▸ **Exercise prompt**
Reproduce the lines from the one holding "- Queuing delay" to the end of the entries. Include both ends and change nothing.

[Records from a dataset]

______

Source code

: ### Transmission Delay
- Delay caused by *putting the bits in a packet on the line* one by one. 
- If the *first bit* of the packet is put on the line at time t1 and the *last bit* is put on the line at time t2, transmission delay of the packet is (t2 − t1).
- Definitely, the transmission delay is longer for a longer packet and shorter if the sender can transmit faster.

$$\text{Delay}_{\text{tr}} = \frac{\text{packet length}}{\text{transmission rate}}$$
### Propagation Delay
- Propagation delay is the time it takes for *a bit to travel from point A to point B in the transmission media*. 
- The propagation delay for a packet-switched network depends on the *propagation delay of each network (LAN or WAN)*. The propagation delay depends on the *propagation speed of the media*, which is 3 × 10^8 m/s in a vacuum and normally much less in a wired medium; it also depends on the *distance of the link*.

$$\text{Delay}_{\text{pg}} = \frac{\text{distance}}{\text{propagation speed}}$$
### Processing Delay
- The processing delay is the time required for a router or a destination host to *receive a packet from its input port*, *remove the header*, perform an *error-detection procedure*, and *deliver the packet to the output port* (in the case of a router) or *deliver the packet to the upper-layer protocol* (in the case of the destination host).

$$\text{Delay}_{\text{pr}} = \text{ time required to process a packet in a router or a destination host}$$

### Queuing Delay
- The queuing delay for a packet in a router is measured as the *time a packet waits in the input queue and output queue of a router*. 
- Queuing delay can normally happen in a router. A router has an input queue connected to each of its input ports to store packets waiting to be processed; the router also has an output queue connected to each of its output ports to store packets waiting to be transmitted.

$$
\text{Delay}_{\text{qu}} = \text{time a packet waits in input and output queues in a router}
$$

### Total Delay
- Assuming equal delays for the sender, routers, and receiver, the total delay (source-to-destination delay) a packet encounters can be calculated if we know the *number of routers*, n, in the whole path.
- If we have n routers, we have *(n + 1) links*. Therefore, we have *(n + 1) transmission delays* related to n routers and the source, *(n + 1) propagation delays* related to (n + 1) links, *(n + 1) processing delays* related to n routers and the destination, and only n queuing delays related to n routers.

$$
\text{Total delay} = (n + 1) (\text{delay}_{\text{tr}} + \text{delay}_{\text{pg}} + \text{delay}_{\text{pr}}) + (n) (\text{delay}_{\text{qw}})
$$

______

▸ **Answer space**
- Queuing delay can normally happen in a router. A router has an input queue connected to each of its input ports to store packets waiting to be processed; the router also has an output queue connected to each of its output ports to store packets waiting to be transmitted.

$$
\text{Delay}_{\text{qu}} = \text{time a packet waits in input and output queues in a router}
$$

### Total Delay
- Assuming equal delays for the sender, routers, and receiver, the total delay (source-to-destination delay) a packet encounters can be calculated if we know the *number of routers*, n, in the whole path.
- If we have n routers, we have *(n + 1) links*. Therefore, we have *(n + 1) transmission delays* related to n routers and the source, *(n + 1) propagation delays* related to (n + 1) links, *(n + 1) processing delays* related to n routers and the destination, and only n queuing delays related to n routers.

$$
\text{Total delay} = (n + 1) (\text{delay}_{\text{tr}} + \text{delay}_{\text{pg}} + \text{delay}_{\text{pr}}) + (n) (\text{delay}_{\text{qw}})
$$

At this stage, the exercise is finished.